The role of independent directors is to objectively supervise managers, safeguard the rights and interests of minority shareholders and prevent insider control; Most independent directors are celebrities, which helps to enhance the company's image and facilitate market financing; Independent directors have the obligation of honesty and diligence to listed companies and all shareholders, and earnestly perform their duties and safeguard the overall interests of the company in accordance with the requirements of relevant laws and regulations, guiding opinions and the company's articles of association.
Extended data:
The independence of independent directors is reflected in:
1. Independent qualification.
2. Produce program independence. Most listed companies are state-owned enterprises, and their corporate governance structure itself has great problems, such as the absence of owner representatives, insider control, and manipulation of shareholders' meetings by major shareholders. It is difficult to guarantee the independence of independent directors. Many independent directors are "human directors" brought or invited by company leaders or management, and their rights and responsibilities are unclear.

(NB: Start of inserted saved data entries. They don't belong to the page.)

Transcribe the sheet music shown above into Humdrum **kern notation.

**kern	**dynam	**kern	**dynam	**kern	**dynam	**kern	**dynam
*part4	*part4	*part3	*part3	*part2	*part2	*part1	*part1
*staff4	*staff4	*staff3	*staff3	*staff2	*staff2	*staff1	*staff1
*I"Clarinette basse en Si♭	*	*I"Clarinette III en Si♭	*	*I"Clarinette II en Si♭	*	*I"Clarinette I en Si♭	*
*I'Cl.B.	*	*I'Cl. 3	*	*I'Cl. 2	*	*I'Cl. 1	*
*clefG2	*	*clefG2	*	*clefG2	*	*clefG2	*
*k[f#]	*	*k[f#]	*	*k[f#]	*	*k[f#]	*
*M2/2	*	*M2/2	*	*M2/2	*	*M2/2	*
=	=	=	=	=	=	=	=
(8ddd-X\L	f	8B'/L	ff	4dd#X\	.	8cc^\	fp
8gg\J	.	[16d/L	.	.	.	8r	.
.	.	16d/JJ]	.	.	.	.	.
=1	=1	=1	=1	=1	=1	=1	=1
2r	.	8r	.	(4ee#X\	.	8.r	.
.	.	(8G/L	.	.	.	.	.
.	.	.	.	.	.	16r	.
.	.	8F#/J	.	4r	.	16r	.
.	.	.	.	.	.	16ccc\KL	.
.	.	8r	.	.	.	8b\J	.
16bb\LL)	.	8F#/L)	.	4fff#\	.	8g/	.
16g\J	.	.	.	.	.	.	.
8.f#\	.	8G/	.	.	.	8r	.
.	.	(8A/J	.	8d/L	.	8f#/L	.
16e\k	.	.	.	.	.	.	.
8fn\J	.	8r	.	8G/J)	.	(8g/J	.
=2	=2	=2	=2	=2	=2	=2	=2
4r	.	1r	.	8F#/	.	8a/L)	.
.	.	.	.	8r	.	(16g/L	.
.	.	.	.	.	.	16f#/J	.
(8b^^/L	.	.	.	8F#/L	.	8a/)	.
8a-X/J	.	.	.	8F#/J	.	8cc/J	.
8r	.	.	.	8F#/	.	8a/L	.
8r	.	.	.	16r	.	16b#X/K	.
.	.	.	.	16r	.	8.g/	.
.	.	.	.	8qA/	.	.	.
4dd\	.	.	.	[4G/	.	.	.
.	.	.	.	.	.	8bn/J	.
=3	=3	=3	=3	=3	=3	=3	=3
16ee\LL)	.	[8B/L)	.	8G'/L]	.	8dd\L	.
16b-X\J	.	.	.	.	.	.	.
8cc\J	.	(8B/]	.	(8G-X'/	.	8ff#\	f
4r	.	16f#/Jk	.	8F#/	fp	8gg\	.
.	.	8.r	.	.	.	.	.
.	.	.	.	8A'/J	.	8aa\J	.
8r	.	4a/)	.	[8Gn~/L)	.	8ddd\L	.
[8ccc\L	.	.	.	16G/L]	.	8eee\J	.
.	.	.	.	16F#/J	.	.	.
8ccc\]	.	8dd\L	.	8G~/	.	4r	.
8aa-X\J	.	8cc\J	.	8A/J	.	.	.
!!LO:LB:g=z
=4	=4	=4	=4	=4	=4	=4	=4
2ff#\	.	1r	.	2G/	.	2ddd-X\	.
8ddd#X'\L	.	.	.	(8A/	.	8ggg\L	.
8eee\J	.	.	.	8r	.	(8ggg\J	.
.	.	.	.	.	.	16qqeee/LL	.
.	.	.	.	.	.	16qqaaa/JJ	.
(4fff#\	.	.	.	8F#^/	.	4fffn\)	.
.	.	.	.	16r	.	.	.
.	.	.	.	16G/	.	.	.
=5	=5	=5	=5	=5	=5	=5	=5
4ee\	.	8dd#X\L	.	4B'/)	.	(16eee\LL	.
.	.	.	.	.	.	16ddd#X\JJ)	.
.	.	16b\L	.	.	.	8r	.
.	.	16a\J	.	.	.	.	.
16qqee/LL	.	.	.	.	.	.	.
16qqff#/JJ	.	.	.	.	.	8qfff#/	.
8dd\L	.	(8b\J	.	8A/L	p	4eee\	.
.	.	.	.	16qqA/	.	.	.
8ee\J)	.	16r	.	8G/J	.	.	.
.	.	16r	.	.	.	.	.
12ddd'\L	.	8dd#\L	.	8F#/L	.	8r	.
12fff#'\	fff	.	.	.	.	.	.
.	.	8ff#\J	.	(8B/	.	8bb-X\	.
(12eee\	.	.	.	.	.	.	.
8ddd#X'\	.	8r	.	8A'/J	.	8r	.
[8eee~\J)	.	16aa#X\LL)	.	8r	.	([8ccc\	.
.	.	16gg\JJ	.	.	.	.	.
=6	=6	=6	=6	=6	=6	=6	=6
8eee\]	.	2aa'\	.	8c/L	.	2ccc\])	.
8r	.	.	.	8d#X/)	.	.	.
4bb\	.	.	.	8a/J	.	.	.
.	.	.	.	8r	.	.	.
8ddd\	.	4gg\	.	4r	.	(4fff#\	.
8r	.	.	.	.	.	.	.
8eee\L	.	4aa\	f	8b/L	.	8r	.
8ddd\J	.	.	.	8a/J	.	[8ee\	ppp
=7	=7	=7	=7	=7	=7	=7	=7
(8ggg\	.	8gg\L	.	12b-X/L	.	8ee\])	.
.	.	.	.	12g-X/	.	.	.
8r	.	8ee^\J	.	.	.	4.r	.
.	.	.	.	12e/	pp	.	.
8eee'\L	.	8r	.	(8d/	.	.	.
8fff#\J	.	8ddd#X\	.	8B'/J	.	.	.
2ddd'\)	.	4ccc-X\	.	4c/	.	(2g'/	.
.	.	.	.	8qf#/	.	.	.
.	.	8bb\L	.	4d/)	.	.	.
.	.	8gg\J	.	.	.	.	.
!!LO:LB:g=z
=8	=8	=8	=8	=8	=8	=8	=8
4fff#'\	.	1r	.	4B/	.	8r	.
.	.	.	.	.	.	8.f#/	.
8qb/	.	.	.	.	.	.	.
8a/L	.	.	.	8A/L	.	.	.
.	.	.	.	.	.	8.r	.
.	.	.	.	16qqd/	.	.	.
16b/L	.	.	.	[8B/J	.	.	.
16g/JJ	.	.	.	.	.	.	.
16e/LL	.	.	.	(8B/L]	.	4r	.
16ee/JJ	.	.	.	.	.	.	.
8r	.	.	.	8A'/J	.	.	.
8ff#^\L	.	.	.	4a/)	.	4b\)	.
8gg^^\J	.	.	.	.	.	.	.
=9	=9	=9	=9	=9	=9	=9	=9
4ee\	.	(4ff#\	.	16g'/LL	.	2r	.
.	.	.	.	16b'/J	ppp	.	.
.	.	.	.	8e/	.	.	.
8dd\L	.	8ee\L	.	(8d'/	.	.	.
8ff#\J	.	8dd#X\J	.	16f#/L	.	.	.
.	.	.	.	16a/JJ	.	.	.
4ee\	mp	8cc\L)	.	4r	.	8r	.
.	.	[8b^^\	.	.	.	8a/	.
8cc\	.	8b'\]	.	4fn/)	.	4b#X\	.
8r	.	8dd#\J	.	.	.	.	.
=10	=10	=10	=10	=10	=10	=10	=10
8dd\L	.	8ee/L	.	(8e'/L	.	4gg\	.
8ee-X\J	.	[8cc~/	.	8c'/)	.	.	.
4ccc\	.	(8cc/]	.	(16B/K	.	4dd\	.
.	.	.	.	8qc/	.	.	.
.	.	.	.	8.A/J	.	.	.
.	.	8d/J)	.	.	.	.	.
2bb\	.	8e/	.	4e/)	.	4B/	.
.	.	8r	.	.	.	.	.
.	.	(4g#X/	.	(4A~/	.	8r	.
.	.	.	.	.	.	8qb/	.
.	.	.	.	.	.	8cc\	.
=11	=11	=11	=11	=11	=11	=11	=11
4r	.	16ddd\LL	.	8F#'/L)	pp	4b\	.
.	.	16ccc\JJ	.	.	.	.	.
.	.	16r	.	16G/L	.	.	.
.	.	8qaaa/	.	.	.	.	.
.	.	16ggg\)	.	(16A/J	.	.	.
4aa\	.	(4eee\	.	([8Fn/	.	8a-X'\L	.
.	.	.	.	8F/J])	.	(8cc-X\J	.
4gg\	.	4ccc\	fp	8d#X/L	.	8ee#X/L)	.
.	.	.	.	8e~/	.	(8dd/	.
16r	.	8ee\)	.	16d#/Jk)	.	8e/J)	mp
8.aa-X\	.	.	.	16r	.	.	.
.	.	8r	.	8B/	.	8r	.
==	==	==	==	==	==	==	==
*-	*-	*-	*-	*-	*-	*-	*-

3. Economic independence. Economic independence cannot be understood only superficially. As long as independent directors work hard, fulfill their duties and bear corresponding legal responsibilities for their own mistakes, they should be paid corresponding to their obligations and responsibilities, and establish a reasonable incentive and restraint mechanism.
4. Independence of exercise. The role of independent directors in China's listed companies has not been fully exerted, mainly because the proportion of independent directors in the board of directors of listed companies is too low, and there is no corresponding executive body in the corporate governance structure of listed companies.